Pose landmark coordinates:

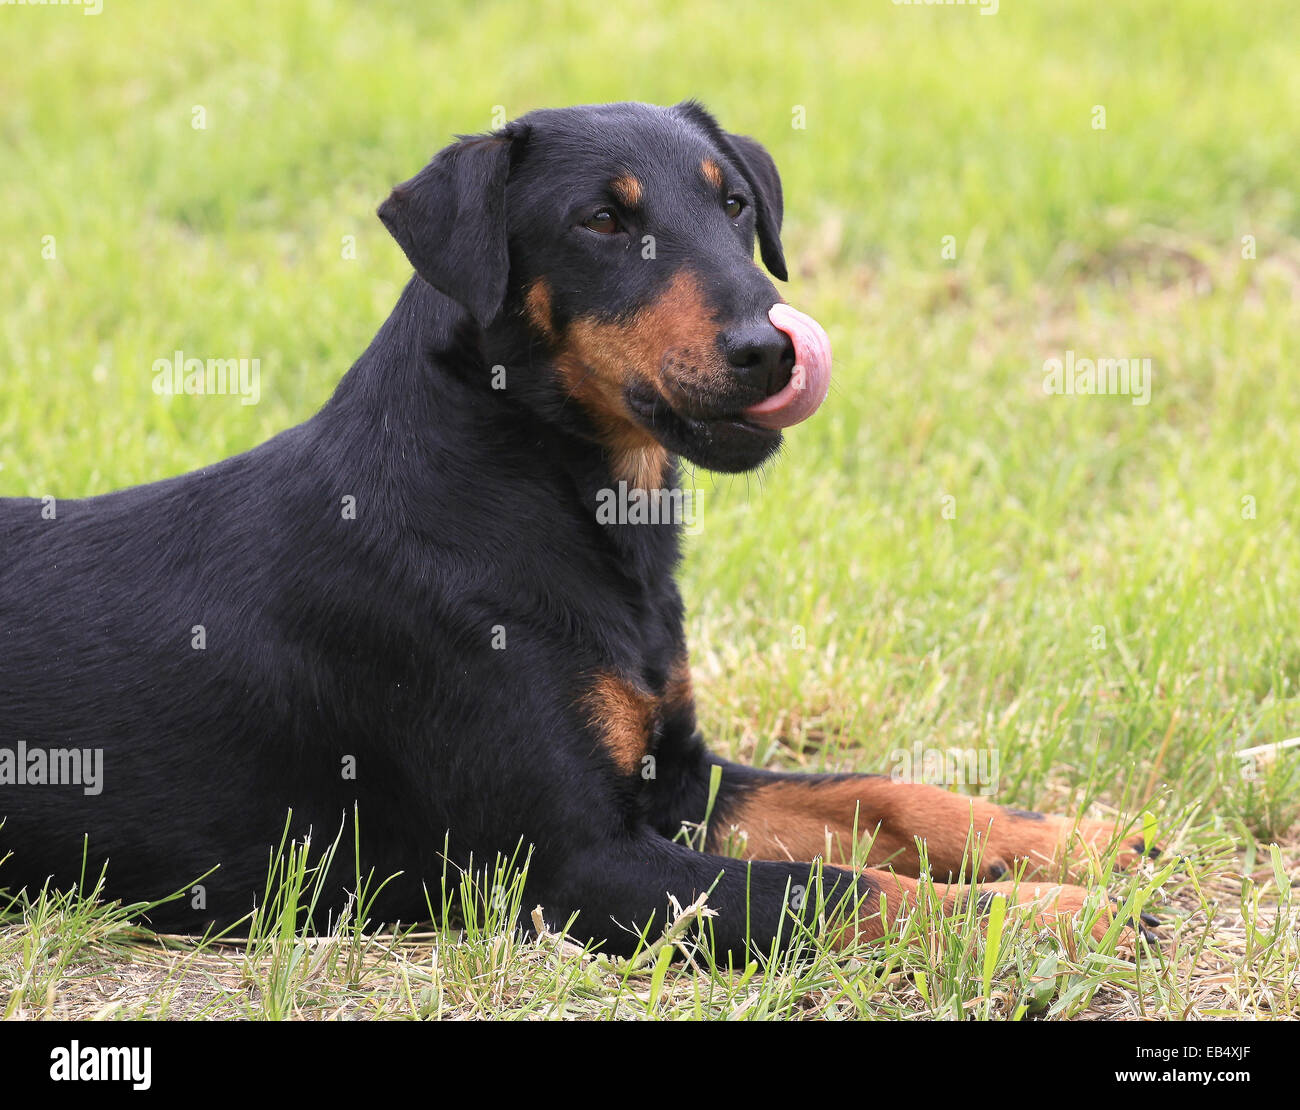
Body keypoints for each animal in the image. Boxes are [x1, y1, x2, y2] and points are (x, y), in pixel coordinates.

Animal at [0, 100, 1159, 961]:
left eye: (735, 204)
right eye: (601, 222)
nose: (772, 350)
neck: (561, 501)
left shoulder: (676, 779)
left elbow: (884, 794)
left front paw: (1078, 841)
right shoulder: (571, 867)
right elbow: (835, 888)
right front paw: (1053, 917)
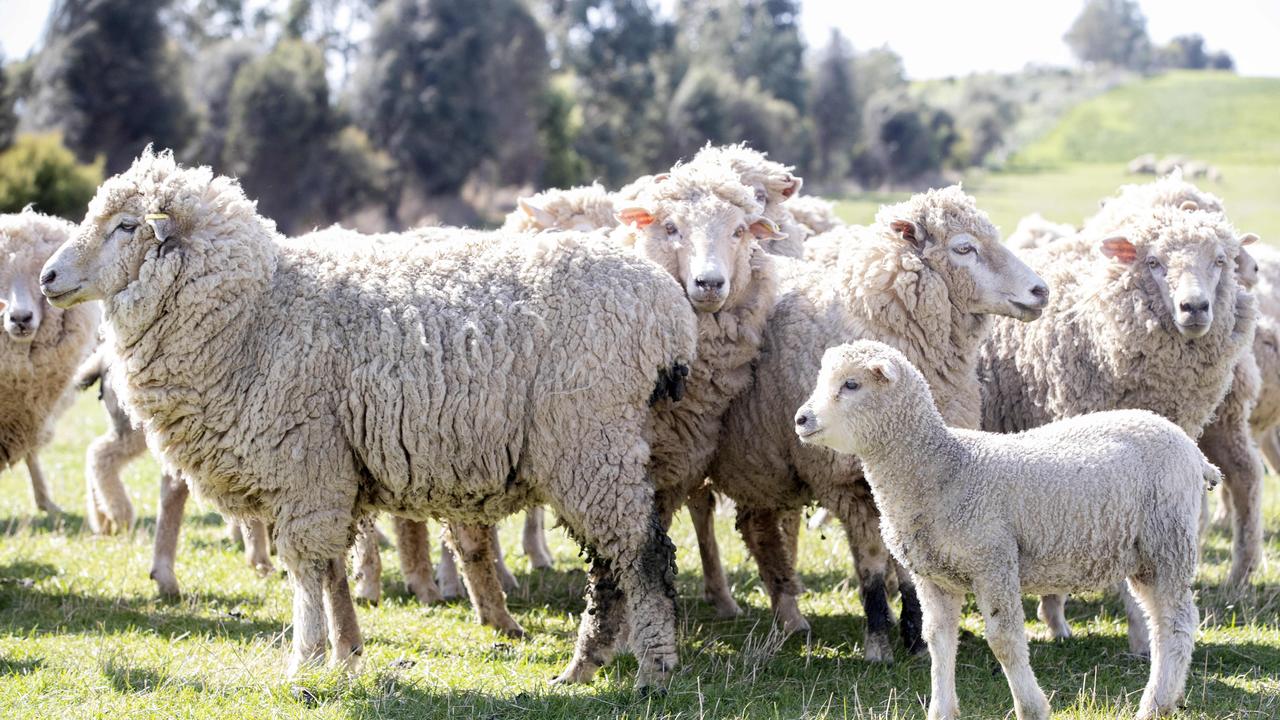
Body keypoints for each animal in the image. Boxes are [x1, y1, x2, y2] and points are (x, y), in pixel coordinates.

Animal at [42, 149, 701, 681]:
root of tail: (668, 308)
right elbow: (335, 572)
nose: (48, 277)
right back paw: (583, 668)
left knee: (641, 553)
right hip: (597, 450)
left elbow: (307, 570)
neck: (256, 313)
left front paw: (304, 663)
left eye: (126, 226)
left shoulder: (305, 467)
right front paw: (348, 656)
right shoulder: (333, 472)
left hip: (589, 442)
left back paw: (654, 670)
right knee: (611, 566)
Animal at [706, 183, 1044, 655]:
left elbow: (905, 562)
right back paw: (784, 616)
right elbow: (869, 560)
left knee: (760, 527)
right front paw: (879, 640)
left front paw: (915, 636)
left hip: (761, 462)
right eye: (964, 248)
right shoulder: (842, 477)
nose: (1040, 291)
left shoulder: (912, 475)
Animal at [798, 338, 1208, 717]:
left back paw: (1154, 704)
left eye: (851, 384)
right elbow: (939, 641)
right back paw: (1168, 697)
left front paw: (1031, 707)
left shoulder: (992, 562)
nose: (801, 419)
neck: (944, 467)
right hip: (1144, 556)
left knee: (1177, 625)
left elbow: (1005, 640)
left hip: (1168, 541)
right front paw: (941, 710)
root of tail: (1190, 447)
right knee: (1160, 624)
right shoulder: (936, 578)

## Aim of the task
Pictures do not belong in the copy. Reproduce the rest of the data exactly.

## Worked solution
Body keypoints for each animal in the image. Boxes are [x1, y1, x2, y2] and points are (x, y), in pixel coordinates.

Animal at [0, 100, 1159, 961]:
left eye: (735, 204)
right eye: (601, 222)
nose: (772, 350)
neck: (561, 501)
left shoulder: (676, 779)
left elbow: (884, 794)
left front paw: (1078, 841)
right shoulder: (571, 867)
right elbow: (835, 888)
right front paw: (1053, 917)
Body keypoints for each animal in the image. Boxes are [x1, y1, x2, y2] and points are (x, y), in pixel coordinates.

Animal at [42, 149, 701, 681]:
root of tail: (668, 308)
right elbow: (335, 572)
nose: (48, 277)
right back paw: (583, 668)
left knee: (641, 553)
right hip: (597, 450)
left elbow: (307, 570)
neck: (256, 313)
left front paw: (304, 663)
left eye: (126, 226)
left shoulder: (305, 467)
right front paw: (348, 656)
right shoulder: (333, 472)
left hip: (589, 442)
left back paw: (654, 670)
right knee: (611, 566)
Animal at [706, 183, 1044, 655]:
left elbow: (905, 562)
right back paw: (784, 616)
right elbow: (869, 560)
left knee: (760, 527)
right front paw: (879, 640)
left front paw: (915, 636)
left hip: (761, 462)
right eye: (964, 248)
right shoulder: (842, 477)
nose: (1040, 291)
left shoulder: (912, 475)
Animal at [798, 338, 1208, 717]:
left back paw: (1154, 704)
left eye: (851, 384)
right elbow: (939, 641)
right back paw: (1168, 697)
left front paw: (1031, 707)
left shoulder: (992, 562)
nose: (801, 419)
neck: (944, 467)
right hip: (1144, 556)
left knee: (1177, 625)
left elbow: (1005, 640)
left hip: (1168, 541)
right front paw: (941, 710)
root of tail: (1190, 447)
right knee: (1160, 624)
right shoulder: (936, 578)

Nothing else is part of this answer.